We then use lasthin to lower the number of points that we consider as ground points (see the README for more info on this tool). We do this because the original 5 cm spacing of the dense matching points is a bit excessive for generating a DTM with a resolution of, for example, 50 cm. Instead we only use the lowest point in each 20 cm by 20 cm cell as a candidate for becoming a ground point, which reduces the number of considered points by a factor of 16. We achieve this by classifying these lowest point to a unique classification code (here: 9) and later tell lasground to ignore all other classifications.
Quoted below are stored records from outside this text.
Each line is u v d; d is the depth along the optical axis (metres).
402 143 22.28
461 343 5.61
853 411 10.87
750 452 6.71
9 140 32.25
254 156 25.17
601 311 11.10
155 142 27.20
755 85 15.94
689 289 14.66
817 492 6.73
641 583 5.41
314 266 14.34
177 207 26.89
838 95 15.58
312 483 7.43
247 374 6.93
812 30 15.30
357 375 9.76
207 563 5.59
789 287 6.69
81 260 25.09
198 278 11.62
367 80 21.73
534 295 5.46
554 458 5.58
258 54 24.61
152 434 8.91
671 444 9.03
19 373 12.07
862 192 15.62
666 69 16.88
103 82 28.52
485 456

lasthin -i tiles_sorted\*.laz ^
        -step 0.2 -lowest -classify_as 9 ^
        -odir tiles_thinned -olaz ^
        -cores 4
Then we run lasground on 4 cores to classify the ground points with options ‘-step 20’, ‘-bulge 0.5’, ‘-spike 0.5’ and ‘-fine’ that we selected after two trials on a single tile. There are several other options in lasground to play with that may achieve better results on other data sets (see README file for more on this). The ‘-ignore_class 0’ option instructs lasground to ignore all points that are not classified so that only those points that lasthin was classifying as 9 in the previous step are considered.
lasground -i tiles_thinned\*.laz ^
          -step 20 -bulge 0.5 -spike 0.5 -fine ^
          -ignore_class 0 ^
          -odir tiles_ground -olaz ^
          -cores 4
However, when we scrutinize the resulting ground classification notice that there are bumps in the corresponding ground TIN that seem to correspond to areas where the original imagery has dark shadows that in turn seem to significantly affect the geometric accuracy of the points generated by the dense-matching algorithm.
Looking a the bump from below we identify the RGB colors of the points have that form the bump that seem to be of much lower accuracy than the rest. This is an effect that we have noticed in the past for data generated with other dense-matching software and maybe an approach similar to the one we take here could also help with this low noise. It seems that points that are generated from shadowed areas in the input images can have a lot lower accuracy than those from well-lit areas. We use this correlation between RGB color and geometric accuracy to simply exclude all points whose RGB colors indicate that they might be from shadow areas from becoming ground points.
The RGB colors of low-accuracy points are mostly from very dark shadowed areas.

The RGB colors of low-accuracy points are mostly from very dark shadowed areas.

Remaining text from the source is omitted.